Cook it, Char it, Regret it Later

Whenever you cook food on a stove, oven, grill, microwave, or in a fryer, not only does the molecular structure of the food become denatured, re-arranged, and degraded, but those molecules are changed into new chemical configurations. The food becomes carcinogenic and mutagenic byproducts form. The degree to which this happens depends on cooking temperature, method, and time cooked. Grilling, bbqing, smoking and frying are the worst. Heat destroys nutrients, especially the water soluble vitamin C and all the B vitamins. The heating of food also destroys enzymes. A 100% of food enzymes are destroyed beyond 118 degrees Fahrenheit. In addition, the oxygen and water content of the food is drastically decreased, fats, are carcinogenized, carbs are caramelized, and proteins are coagulated and become virtually unusable by the body.

 

Acrylamides- Are cancer causing byproducts from cooking carbohydrates such as bread, pastry, potatoes or any kind of starch.
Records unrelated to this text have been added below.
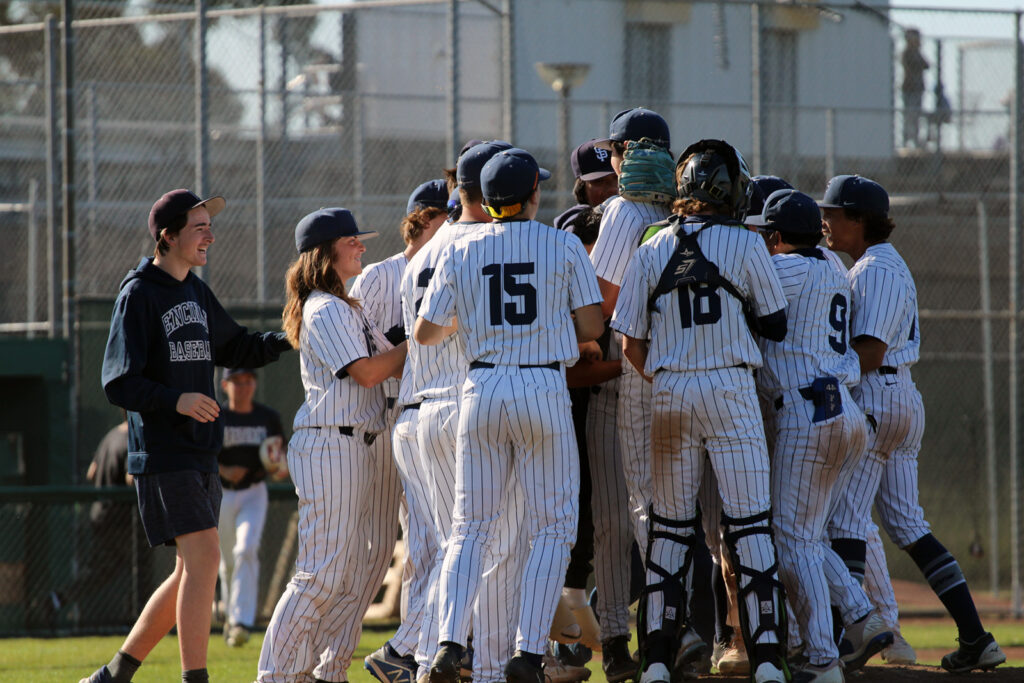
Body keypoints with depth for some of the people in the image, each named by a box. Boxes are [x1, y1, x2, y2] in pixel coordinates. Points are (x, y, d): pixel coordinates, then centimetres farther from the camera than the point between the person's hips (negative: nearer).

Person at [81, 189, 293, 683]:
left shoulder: (196, 293, 16)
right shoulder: (138, 295, -9)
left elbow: (234, 350, 26)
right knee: (203, 557, -17)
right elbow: (119, 383, -14)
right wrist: (175, 400, -29)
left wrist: (286, 340, 8)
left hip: (200, 456, 9)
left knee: (192, 574, 9)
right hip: (162, 453, -9)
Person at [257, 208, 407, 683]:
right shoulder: (323, 310, -10)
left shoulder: (349, 308, 21)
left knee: (357, 573, 8)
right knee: (322, 573, -11)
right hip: (329, 445, -10)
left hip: (360, 449, 10)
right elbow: (369, 372, -17)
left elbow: (391, 362, 17)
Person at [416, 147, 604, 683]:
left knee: (469, 526, 8)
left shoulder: (461, 251, 5)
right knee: (552, 527, 3)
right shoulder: (563, 247, 0)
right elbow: (591, 327, -1)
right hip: (544, 388, -2)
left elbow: (425, 333, 7)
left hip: (482, 388, 2)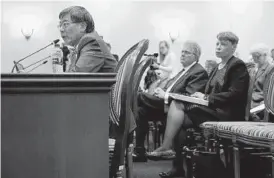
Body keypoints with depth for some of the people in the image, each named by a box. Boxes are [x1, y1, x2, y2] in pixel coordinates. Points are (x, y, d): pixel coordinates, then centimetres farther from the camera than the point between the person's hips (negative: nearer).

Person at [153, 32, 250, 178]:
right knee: (180, 121, -17)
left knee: (178, 105, -20)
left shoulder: (238, 66, -4)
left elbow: (234, 94, -15)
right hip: (213, 109, 8)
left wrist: (206, 98, -15)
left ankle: (165, 148, -15)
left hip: (226, 114, -8)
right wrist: (201, 96, -3)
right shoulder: (219, 67, 22)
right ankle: (179, 166, -16)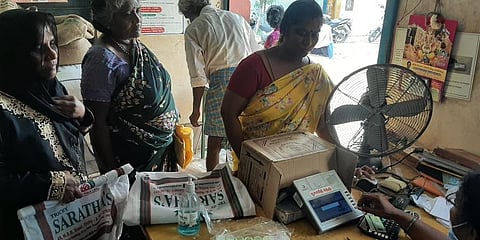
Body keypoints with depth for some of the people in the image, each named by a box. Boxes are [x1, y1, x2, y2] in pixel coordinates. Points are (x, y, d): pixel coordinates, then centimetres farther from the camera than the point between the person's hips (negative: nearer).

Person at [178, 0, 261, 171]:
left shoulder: (193, 29, 5)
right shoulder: (238, 18, 18)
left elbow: (198, 75, -2)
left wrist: (196, 109, 5)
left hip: (220, 84, -4)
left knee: (214, 144, 9)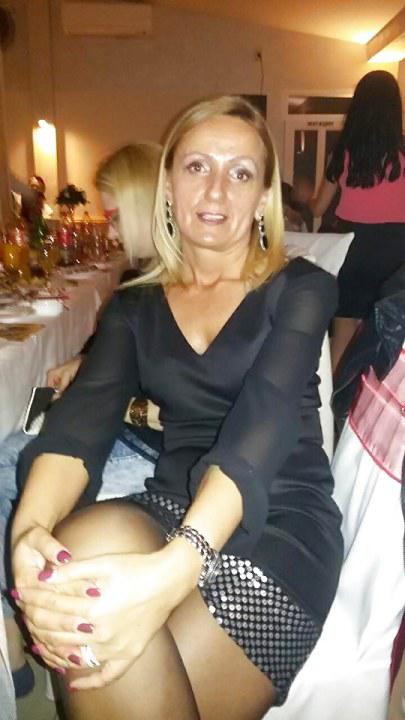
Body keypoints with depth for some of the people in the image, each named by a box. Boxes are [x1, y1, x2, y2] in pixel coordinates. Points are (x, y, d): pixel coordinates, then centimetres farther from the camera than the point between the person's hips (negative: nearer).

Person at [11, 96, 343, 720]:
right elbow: (81, 418, -3)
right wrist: (30, 529, -26)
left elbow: (263, 423, -16)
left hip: (281, 526, -2)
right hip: (170, 511, 3)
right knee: (94, 538, -32)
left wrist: (175, 569, -33)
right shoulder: (134, 308, 13)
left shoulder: (302, 288, 3)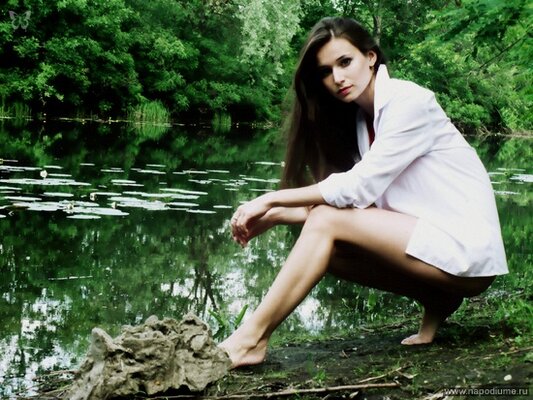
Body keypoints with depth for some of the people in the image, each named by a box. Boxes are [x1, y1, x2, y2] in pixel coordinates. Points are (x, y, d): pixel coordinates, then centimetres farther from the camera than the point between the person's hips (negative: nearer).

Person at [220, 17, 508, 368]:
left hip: (465, 246, -8)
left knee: (327, 222, -18)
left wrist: (271, 200, -15)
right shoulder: (362, 117, 11)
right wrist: (275, 217, -7)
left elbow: (358, 187, -20)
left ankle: (251, 341, -18)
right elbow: (359, 199, 4)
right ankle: (434, 299, 1)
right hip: (427, 238, 8)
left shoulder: (410, 102, -13)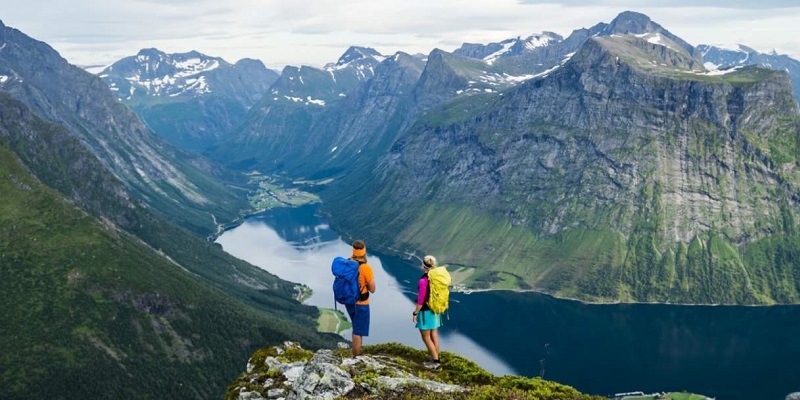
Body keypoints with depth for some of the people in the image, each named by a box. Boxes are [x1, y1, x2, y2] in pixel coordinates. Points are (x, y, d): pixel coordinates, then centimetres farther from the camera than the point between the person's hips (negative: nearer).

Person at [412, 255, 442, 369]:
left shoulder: (423, 281, -23)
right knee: (434, 336, 15)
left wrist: (415, 313, -10)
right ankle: (435, 359, 22)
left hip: (425, 312, -8)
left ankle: (435, 361, 5)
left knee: (426, 338, 4)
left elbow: (421, 300, -21)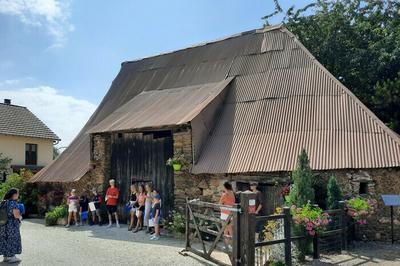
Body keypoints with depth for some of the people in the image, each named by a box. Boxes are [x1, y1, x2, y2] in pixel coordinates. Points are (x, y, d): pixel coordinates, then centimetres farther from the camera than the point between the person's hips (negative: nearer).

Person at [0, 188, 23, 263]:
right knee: (12, 240, 3)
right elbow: (16, 215, -20)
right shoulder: (13, 202, -18)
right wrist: (20, 217, 1)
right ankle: (12, 257, 9)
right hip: (12, 224, -8)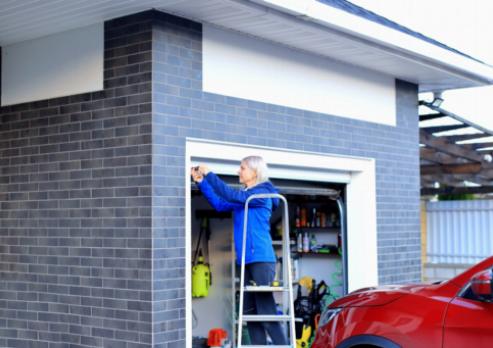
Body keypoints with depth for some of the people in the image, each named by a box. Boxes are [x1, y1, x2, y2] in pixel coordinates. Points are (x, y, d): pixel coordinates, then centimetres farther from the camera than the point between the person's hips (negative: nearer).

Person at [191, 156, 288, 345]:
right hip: (247, 261, 8)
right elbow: (219, 204, 19)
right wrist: (201, 182, 12)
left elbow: (231, 195, -17)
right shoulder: (245, 196, 17)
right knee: (250, 313, 8)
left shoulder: (262, 194, -7)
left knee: (267, 312, -10)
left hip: (261, 259, -8)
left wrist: (209, 174, -11)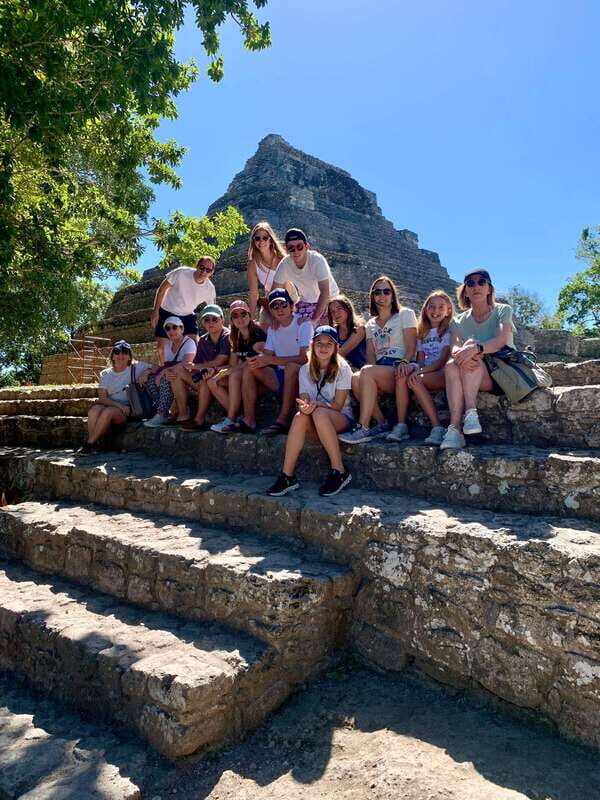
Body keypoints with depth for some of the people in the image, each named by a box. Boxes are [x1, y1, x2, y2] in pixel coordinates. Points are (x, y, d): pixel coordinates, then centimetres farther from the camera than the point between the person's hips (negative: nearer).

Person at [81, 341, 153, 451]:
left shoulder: (136, 367, 6)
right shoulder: (105, 374, 11)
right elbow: (102, 398, 0)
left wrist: (146, 373, -16)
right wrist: (120, 405, -17)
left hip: (128, 410, -3)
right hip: (109, 405, 3)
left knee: (108, 412, -33)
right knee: (94, 411, -30)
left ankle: (90, 443, -22)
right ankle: (95, 443, -24)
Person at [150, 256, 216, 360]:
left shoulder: (210, 289, -16)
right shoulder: (181, 273, -25)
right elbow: (162, 289, -13)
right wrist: (155, 311, -13)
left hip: (187, 316, 2)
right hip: (167, 313, -2)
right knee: (162, 348, -3)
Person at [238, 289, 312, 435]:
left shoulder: (303, 324, -6)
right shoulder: (273, 328, 14)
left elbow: (305, 358, -19)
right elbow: (267, 355, 6)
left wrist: (271, 360, -22)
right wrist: (260, 359, -19)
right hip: (279, 377, 6)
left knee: (292, 366, -36)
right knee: (249, 369, -10)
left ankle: (282, 420, -34)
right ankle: (249, 420, -18)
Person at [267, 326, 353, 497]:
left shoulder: (342, 368, -5)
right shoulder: (305, 369, 6)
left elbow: (338, 405, -11)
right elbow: (304, 400, -2)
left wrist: (316, 405, -29)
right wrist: (304, 406, -27)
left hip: (341, 419, -3)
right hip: (317, 424, 3)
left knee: (319, 413, -35)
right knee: (300, 416, -30)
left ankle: (339, 472, -28)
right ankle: (287, 476, -29)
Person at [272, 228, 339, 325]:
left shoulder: (317, 260, -30)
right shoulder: (285, 264, -18)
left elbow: (325, 292, -37)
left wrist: (314, 319, -46)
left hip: (328, 300, -4)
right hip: (305, 302, 4)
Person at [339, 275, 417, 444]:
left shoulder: (405, 314, 11)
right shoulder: (370, 324, 25)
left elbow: (411, 347, -2)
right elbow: (370, 354, 13)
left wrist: (404, 363, -23)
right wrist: (371, 367, -11)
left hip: (400, 370, -4)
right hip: (379, 369, 4)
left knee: (367, 372, -32)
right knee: (355, 378, -29)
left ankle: (363, 428, -32)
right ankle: (382, 425, -24)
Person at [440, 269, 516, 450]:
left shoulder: (503, 311, 5)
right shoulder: (458, 321, 13)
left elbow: (502, 341, -16)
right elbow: (454, 348, -6)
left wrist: (476, 348, -37)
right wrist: (459, 354, -33)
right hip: (473, 374, 3)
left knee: (471, 345, -29)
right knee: (451, 365, -31)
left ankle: (470, 412, -41)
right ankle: (455, 429, -41)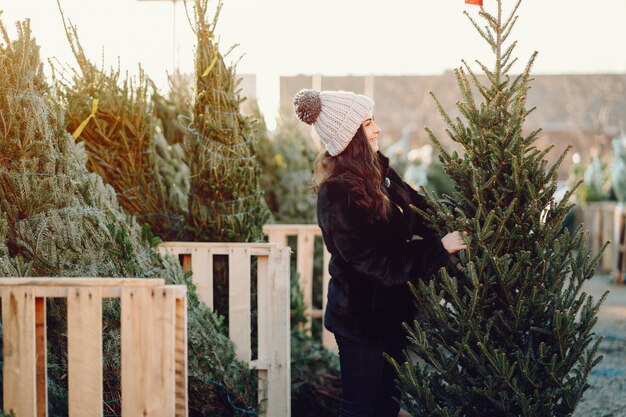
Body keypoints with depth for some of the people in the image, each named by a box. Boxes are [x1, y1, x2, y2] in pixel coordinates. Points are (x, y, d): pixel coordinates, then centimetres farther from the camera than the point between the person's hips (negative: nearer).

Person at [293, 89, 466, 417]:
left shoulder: (375, 168, 2)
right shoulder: (337, 196, -24)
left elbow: (414, 206, 15)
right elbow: (378, 262, -25)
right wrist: (440, 248, -25)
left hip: (390, 309, 8)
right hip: (362, 318, -8)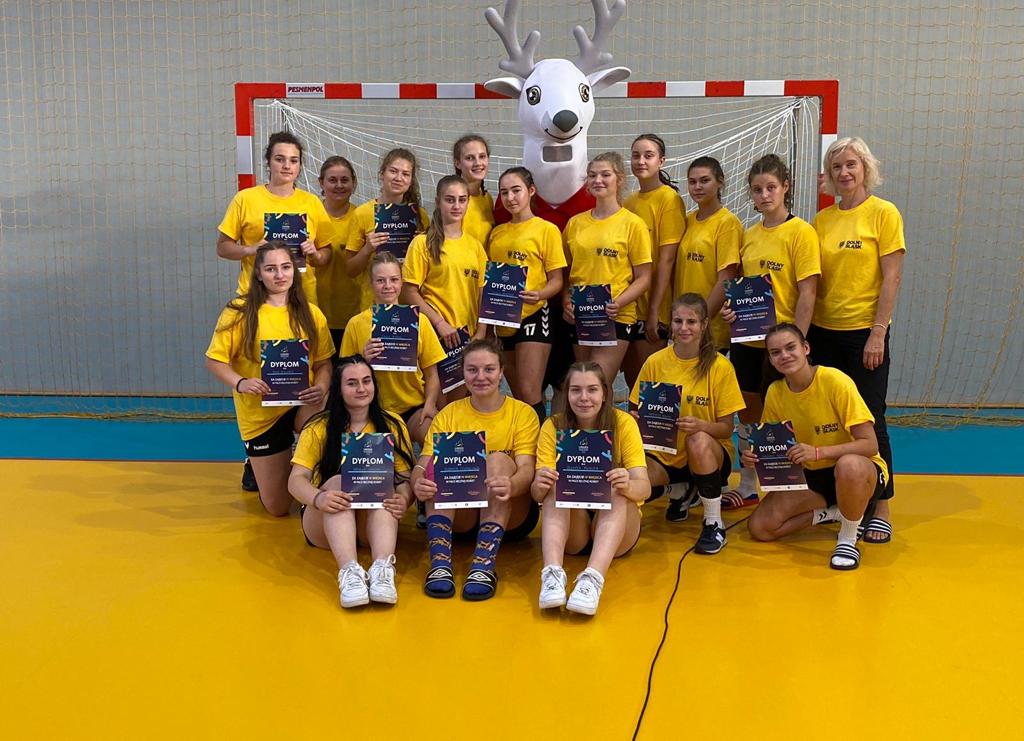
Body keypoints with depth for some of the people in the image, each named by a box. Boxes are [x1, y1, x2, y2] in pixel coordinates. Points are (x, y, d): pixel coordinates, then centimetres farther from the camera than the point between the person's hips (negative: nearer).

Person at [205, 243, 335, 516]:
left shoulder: (310, 314, 0)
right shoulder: (239, 312, -8)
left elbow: (324, 362, 4)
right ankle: (256, 465, 41)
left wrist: (321, 387, -18)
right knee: (277, 507, 5)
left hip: (302, 404, 1)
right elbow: (214, 361, -6)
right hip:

The FDA even has a list of the amount of acrylamides found in various cooked foods.

 

Ally aldehyde, butyric acid, nitrobenzene and nitropyrene: US FDA’s Office of Toxicological Sciences and The Nutritional Research Counsil, and the American Academy of Sciences lists these toxins as being formed from heating the fats and oils in food.

 

Epoxides, Hydroperoxides, unsaturated aldehydes: Generated from heating fat from meat, milk, eggs, and fish.

 

Fural/Furans: These toxins are created when heating sugars

 

Heterocyclic Amines: Formed when adding heat to amino acids (proteins) in meat, fish, chicken, etc.

 

Indole, skatole, nitropyrene, ptomatropine, ptomaines, leukomaines, ammonia, hydrogen sulfide, cadaverine, muscarine, putecine, nervine, mercaptins, These toxins are found in cooked cheese. Any cheese is mold and not good whether cooked or not.

 

Methylglyoxal and chlorogenic atractyosides: Produced when heating the coffee bean.

 

Nitrosamines: Nitrogen oxides from a gas flame oven or barbeque interact with fats to create this toxin.

 

Polycyclic Hydrocarbons: Carcinogens generated from charring meat.

Life and Health Publishing of Maryland reported that at least two carcinogens are created by the heating of animal flesh over 300 degrees. One is malanaldehyde and one methylcholanthrene. In addition, Dr. Samuel Epstein, formerly of the Cleveland Clinic, reported before Congress on the carcinogenic properties of benzopyrene, created by charcoal broiling steak.”

 

Even when cooking with common oils such as olive oil, the heat denatures the oil molecule and causes the oil to turn rancid.

 

What happens after we eat all these toxins?

 

We increase our white blood cell count, indicating the body is under attack which weakens our immune system. When your body is weak and overworked the body breeds such ailmets as allergies, diabetes, heart disease, depression, erectile dysfunction, calcium in our bones is released to try to neutralize the acidity, and various cancers thrive,

 

Toxic waste accumulation and plaque build up in the colon and blood. A congested bowel full of putrefied cooked food can lead to back up and reabsorption of toxins back into the bloodstream.

 

When we become acidic we are rusting from the inside out. This accelerates aging, and free radical formation. The build up of toxic acidic waste material often referred to as free radicals accumulates in the skin.

 

Cooking kills the food and its bioelectrical energy is destroyed. Eat Alive-Stay Alive is stated very simply. Even if you are not ready to make the complete switch, keep adding more raw food to your diet slowly as you eliminate the toxic food choices.